Could you copy out the material below word for word, omitting the pictures?

--- START ---

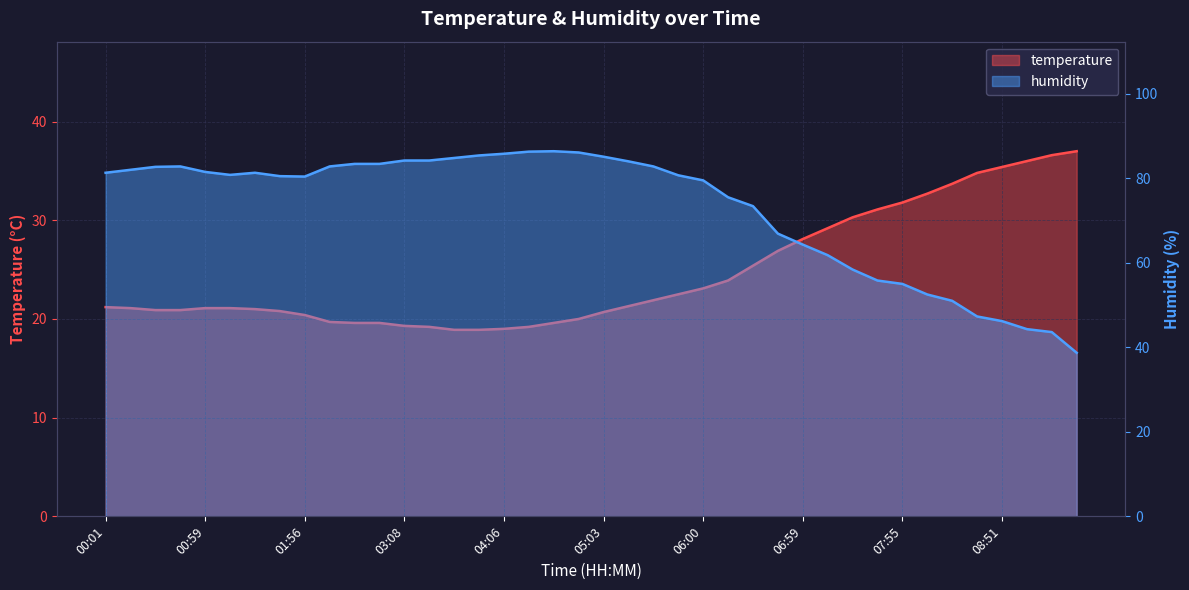

Reading right to left, what are all the values shown in this chart?

temperature: 09:35=37.0	09:21=36.6	09:06=36.0	08:51=35.4	08:37=34.8	08:23=33.7	08:09=32.7	07:55=31.8	07:41=31.1	07:27=30.3	07:14=29.2	06:59=28.1	06:44=26.9	06:30=25.4	06:15=23.9	06:00=23.1	05:46=22.5	05:32=21.9	05:18=21.3	05:03=20.7	04:48=20.0	04:34=19.6	04:20=19.2	04:06=19.0	03:51=18.9	03:37=18.9	03:23=19.2	03:08=19.3	02:54=19.6	02:39=19.6	02:24=19.7	01:56=20.4	01:42=20.8	01:28=21.0	01:14=21.1	00:59=21.1	00:45=20.9	00:30=20.9	00:15=21.1	00:01=21.2
humidity: 09:35=38.7	09:21=43.6	09:06=44.3	08:51=46.2	08:37=47.3	08:23=51.0	08:09=52.5	07:55=55.0	07:41=55.8	07:27=58.4	07:14=61.8	06:59=64.3	06:44=66.9	06:30=73.4	06:15=75.5	06:00=79.5	05:46=80.7	05:32=82.8	05:18=84.0	05:03=85.1	04:48=86.1	04:34=86.4	04:20=86.3	04:06=85.8	03:51=85.4	03:37=84.8	03:23=84.2	03:08=84.2	02:54=83.4	02:39=83.4	02:24=82.8	01:56=80.4	01:42=80.5	01:28=81.3	01:14=80.8	00:59=81.5	00:45=82.8	00:30=82.7	00:15=82.0	00:01=81.3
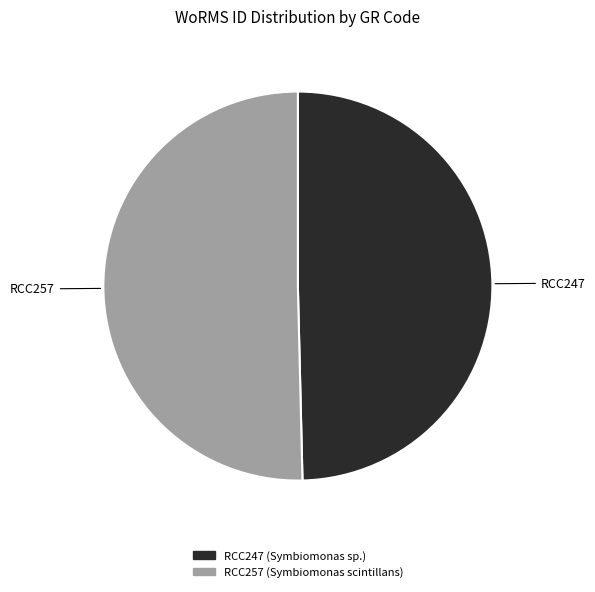

The RCC247 slice represents 50% of the pie. True or false?

True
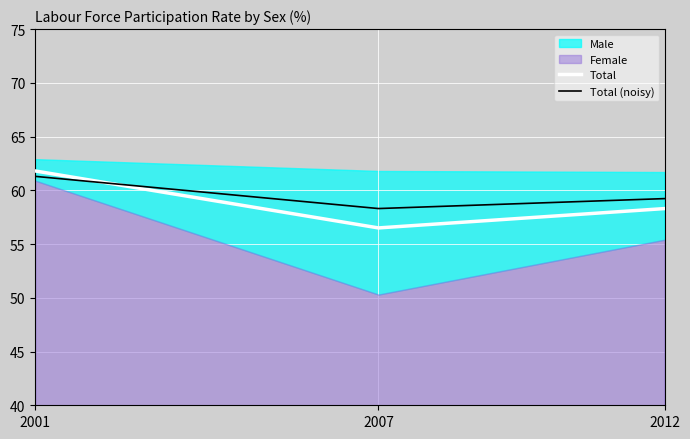

Rank the categories by Total (noisy) value from lowest to highest.

2007, 2012, 2001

--- END ---

# [Reply]
Reading right to left, what are all the values shown in this chart?

temperature: 09:35=37.0	09:21=36.6	09:06=36.0	08:51=35.4	08:37=34.8	08:23=33.7	08:09=32.7	07:55=31.8	07:41=31.1	07:27=30.3	07:14=29.2	06:59=28.1	06:44=26.9	06:30=25.4	06:15=23.9	06:00=23.1	05:46=22.5	05:32=21.9	05:18=21.3	05:03=20.7	04:48=20.0	04:34=19.6	04:20=19.2	04:06=19.0	03:51=18.9	03:37=18.9	03:23=19.2	03:08=19.3	02:54=19.6	02:39=19.6	02:24=19.7	01:56=20.4	01:42=20.8	01:28=21.0	01:14=21.1	00:59=21.1	00:45=20.9	00:30=20.9	00:15=21.1	00:01=21.2
humidity: 09:35=38.7	09:21=43.6	09:06=44.3	08:51=46.2	08:37=47.3	08:23=51.0	08:09=52.5	07:55=55.0	07:41=55.8	07:27=58.4	07:14=61.8	06:59=64.3	06:44=66.9	06:30=73.4	06:15=75.5	06:00=79.5	05:46=80.7	05:32=82.8	05:18=84.0	05:03=85.1	04:48=86.1	04:34=86.4	04:20=86.3	04:06=85.8	03:51=85.4	03:37=84.8	03:23=84.2	03:08=84.2	02:54=83.4	02:39=83.4	02:24=82.8	01:56=80.4	01:42=80.5	01:28=81.3	01:14=80.8	00:59=81.5	00:45=82.8	00:30=82.7	00:15=82.0	00:01=81.3

The RCC247 slice represents 50% of the pie. True or false?

True

Rank the categories by Total (noisy) value from lowest to highest.

2007, 2012, 2001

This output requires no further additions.